My Photo
Name:
Location: Kansas City, Missouri, United States

Doing my part to irritate Republicans, fundamentalists, bigots and other lower life forms.

Saturday, September 09, 2006

American madrasahs

Before the 9/11 attacks, few Americans outside of specialists in education or international affairs had heard the word madrasah. The word comes from the Arabic word for "school," but in the post=9/11 world the word acquired a new and sinister meaning.

In oil-rich countries such as Saudi Arabia - where most of the 9/11 hijackers came from, incidentally - donations from wealthy sheikh funded the establishment of Islamic schools around the country. It was the way the wealthy gave back to the poor in a country with no tax-supported education system. In a Muslin version of noblesse oblige, wealthy (and often progressive) Saudis established the schools and then turned their attention to other matters, believing their duties as a benevolent ruling class had been fulfilled.

What they didn't stick around to witness was that the teachers given charge of young Muslims education were an increasingly radical group. Along with lessons in the Quran and the Islamic version of the three R's, young Saudis were being indoctrinated in a virulent version of radical Islam with a decidedly anti-Western slant. While the wealthy ruling class in Saudi Arabia moved toward modernizing their country, a generation of young men were being trained to reject all things modern and Western.

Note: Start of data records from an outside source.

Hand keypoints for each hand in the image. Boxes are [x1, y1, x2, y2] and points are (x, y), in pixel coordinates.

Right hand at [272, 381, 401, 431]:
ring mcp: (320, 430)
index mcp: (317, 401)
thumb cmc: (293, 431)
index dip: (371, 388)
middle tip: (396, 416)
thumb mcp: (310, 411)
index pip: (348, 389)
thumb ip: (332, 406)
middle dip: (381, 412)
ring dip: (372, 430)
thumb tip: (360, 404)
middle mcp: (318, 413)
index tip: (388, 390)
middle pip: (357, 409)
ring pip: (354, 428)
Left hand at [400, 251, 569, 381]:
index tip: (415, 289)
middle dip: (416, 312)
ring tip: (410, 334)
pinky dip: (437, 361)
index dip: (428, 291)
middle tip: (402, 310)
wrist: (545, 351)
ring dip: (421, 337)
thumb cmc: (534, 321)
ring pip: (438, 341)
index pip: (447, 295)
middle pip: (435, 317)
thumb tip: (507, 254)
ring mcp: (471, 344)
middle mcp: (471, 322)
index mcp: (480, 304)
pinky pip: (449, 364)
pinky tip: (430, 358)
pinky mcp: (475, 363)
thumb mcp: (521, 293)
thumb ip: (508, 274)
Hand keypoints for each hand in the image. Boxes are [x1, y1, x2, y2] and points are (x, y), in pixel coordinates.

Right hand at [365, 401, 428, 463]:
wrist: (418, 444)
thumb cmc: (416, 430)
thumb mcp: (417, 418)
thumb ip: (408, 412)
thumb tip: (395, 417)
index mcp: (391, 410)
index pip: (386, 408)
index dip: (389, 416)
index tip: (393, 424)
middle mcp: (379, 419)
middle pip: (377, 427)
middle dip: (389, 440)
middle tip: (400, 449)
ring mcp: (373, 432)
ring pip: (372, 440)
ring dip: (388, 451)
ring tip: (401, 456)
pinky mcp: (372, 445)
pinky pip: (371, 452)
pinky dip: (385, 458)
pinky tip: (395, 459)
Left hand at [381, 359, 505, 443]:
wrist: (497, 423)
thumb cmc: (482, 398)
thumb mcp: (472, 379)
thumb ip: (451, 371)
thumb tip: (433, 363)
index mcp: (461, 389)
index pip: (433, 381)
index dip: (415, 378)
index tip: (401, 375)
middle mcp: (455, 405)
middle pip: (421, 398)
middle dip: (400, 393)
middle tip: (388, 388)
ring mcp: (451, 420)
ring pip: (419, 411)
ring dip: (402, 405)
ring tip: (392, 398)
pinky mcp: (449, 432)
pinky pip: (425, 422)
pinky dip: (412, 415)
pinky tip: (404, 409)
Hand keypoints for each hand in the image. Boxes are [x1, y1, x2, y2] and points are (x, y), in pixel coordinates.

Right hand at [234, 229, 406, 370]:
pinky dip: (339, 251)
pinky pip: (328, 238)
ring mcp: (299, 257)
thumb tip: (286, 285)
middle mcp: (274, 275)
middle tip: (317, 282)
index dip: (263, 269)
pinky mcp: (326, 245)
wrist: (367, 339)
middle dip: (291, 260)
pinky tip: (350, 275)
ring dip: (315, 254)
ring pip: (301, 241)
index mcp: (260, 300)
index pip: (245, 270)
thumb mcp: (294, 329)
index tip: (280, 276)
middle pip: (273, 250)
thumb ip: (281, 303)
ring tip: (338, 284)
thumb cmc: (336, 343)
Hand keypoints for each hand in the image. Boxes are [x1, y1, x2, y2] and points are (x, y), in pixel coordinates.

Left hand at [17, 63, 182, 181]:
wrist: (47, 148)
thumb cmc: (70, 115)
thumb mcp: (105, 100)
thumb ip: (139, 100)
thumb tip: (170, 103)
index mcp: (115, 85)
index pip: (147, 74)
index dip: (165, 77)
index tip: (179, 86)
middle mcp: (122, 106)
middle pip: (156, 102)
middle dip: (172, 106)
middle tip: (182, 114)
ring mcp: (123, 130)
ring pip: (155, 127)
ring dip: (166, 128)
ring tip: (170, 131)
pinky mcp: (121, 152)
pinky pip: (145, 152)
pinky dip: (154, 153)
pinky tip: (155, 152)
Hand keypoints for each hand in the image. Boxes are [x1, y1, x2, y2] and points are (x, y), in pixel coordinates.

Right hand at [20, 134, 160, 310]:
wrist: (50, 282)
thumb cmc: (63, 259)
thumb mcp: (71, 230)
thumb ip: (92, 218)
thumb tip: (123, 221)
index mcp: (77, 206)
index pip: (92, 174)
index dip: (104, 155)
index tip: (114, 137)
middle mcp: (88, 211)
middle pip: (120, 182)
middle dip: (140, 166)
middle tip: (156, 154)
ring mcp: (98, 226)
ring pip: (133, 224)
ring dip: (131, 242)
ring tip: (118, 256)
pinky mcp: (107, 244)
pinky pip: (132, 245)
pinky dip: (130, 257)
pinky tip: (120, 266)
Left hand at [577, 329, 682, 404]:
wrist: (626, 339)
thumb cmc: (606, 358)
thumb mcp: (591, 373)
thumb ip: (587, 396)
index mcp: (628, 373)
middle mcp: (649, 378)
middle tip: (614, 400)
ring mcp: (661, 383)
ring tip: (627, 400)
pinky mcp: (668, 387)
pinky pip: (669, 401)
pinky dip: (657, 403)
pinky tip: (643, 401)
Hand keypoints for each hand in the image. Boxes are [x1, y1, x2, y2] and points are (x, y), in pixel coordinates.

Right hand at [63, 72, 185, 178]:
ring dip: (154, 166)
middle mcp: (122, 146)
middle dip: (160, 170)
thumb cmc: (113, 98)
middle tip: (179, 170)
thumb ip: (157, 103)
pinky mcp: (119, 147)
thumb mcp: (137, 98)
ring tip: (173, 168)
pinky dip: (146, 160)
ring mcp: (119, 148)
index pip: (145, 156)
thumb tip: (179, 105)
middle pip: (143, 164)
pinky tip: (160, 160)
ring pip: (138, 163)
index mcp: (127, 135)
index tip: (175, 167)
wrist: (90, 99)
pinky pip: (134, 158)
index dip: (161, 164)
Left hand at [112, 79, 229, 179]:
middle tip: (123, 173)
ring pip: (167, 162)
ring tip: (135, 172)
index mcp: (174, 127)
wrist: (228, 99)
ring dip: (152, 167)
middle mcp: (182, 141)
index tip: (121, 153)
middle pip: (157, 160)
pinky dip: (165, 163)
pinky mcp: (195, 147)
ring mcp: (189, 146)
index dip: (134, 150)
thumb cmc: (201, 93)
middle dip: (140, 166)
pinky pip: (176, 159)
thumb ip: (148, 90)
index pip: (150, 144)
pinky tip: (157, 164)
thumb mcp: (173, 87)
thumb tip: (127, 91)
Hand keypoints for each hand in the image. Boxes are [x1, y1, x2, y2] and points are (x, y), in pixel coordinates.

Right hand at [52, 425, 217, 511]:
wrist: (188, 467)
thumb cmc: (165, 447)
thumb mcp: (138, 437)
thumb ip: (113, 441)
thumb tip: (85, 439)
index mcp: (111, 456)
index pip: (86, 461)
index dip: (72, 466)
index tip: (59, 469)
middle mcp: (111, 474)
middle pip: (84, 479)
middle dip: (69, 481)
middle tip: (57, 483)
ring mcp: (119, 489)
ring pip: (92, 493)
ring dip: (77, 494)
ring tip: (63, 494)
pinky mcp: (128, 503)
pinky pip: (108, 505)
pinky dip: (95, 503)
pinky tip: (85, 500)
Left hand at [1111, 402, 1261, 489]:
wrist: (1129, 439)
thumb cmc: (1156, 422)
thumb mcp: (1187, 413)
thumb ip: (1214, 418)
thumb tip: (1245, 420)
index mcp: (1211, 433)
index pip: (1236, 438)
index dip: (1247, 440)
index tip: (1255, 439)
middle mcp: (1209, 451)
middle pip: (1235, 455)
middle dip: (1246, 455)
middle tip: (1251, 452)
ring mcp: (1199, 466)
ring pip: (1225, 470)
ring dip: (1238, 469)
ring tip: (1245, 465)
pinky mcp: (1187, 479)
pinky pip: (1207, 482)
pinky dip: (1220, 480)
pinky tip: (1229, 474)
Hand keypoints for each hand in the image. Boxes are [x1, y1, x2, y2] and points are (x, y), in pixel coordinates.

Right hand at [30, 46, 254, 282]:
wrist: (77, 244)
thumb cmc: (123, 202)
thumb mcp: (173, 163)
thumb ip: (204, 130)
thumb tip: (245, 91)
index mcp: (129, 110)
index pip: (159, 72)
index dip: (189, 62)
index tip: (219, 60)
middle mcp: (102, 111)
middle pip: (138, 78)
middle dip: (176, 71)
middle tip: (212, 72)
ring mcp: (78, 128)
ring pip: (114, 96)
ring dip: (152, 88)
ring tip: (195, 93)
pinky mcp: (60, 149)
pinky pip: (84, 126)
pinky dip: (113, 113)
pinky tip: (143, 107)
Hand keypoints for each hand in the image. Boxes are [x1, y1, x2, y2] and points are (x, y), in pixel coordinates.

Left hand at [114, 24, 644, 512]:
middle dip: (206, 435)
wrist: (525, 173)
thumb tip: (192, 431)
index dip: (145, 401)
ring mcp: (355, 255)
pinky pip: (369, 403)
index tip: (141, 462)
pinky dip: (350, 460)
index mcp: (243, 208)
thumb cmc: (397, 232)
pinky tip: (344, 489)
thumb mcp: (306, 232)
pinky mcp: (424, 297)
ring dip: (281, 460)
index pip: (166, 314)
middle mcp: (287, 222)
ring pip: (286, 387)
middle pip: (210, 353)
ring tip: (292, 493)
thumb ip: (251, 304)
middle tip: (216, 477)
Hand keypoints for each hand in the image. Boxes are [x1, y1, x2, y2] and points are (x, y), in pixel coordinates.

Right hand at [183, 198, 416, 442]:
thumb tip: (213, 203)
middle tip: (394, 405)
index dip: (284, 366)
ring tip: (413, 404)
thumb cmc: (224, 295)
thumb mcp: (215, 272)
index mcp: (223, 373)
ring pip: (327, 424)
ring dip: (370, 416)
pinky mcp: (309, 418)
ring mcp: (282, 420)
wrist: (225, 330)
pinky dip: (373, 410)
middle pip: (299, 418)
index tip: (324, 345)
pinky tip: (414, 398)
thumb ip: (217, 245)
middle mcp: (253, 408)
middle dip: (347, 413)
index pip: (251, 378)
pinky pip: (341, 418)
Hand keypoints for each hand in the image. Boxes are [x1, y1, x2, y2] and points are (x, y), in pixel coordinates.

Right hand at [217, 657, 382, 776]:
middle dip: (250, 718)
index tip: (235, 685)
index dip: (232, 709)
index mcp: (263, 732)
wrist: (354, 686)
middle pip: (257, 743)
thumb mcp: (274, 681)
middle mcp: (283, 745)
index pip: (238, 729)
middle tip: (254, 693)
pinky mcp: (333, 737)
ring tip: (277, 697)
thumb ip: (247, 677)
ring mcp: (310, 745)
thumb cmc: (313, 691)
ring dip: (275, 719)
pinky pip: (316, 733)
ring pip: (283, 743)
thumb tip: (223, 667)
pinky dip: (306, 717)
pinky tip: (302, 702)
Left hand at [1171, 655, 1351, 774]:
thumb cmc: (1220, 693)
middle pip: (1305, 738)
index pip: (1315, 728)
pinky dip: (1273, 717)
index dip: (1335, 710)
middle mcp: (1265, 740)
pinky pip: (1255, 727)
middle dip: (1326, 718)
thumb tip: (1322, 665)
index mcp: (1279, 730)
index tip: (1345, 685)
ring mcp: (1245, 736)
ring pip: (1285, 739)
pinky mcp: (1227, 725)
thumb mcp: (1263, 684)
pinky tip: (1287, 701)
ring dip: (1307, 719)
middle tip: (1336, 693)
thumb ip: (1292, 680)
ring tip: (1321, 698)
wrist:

That indoctrination culminated on Sept. 11, 2002, in the wreckage and death of the World Trade Center, the Pentagon and a field in Pennsylvania.

OK. The history lesson is over. Time to turn our attention to another place and time: America last week.

According to an Associated Press report, Christian evangelicals are being urged to pull their children out of public schools and enroll them in private religious schools. "Homeschoolers avoid harmful school environments where God is mocked, where destructive peer influence is the norm, where drugs, alcohol, promiscuity and homosexuality are promoted," says the California-based Considering Homeschooling Ministry.

In her outstanding book Kingdom Coming: The Rise of Christian Nationalism, Michelle Goldberg examines the growing influence of radical Christians and their attacks on homosexuality, sex education, the separation of church and state, and education. She provides a quote from Michael Harris, president of the religiously conservative Patrick Henry College, as saying: "If we're going to stop judicial tyranny, I think we need to have a comprehensive plan. ... A comprehensive way of approaching the problem is, we've got to train the next generation."

According to Goldberg's book:

Farris refers to these parents [attending a Christian Home Educators of Colorado conference] and their peers nationwide as the Moses generation, because they have successfully led their children out of the bondage of godless public schools. But permanent exile from the American mainstream was never the goal. As Farris wrote in the book Generation Joshua [named for Moses' military commander who led the Israelites in seizing the holy land], the homeschooling movement "will succeed when our children, the Joshua Generation, engage wholeheartedly in the battle to take back the land."

He admits it's a large task. "The is the land of MTV, Internet porn, abortion, homosexuality, greed, and accomplished selfishness," he observed. Giants stalk America, "giants that live in the fields of law, government, journalism, and history. And we are going to look in depth at the elite colleges and universities of our nation. The enemies of freedom and truth dominate these institutions and thereby dominate our nation."

What Farris wants is a cultural revolution. He's trying to train a generation of leaders, unscathed by secularism, who will gain political power in order to subsume everything - entertainment, law, government, and education - to Christianity, or their version of it.

The generation of Christian homeschooling advocates before people like Farris were far more radical in tone. They spoke of using religious schools to "raise an army for Jesus" who would turn America into a "Christian nation" by force if necessary. That approach scared away more people than it enticed, so today's homeschool advocates have taken a kinder, gentler approach while playing on the fears of public education bringing about the downfall of America and, more importantly for them, the demise of Christianity.

Evangelical Christians bristle when liberals (or even moderates) describe them as America's Taliban. Yet they seem compelled to follow the same path staked out by radical Islam when it comes to indoctrinating future generations in their vision for overthrowing democracy in this country and replacing it with a theocracy.

Sadly, through it's faith-based initiative programs and support of a voucher system that would allow tax dollars to flow into private schools, the Bush Administration is courting voters, but selling out America to the same sort of radicalism that led unerringly down the path to 9/11.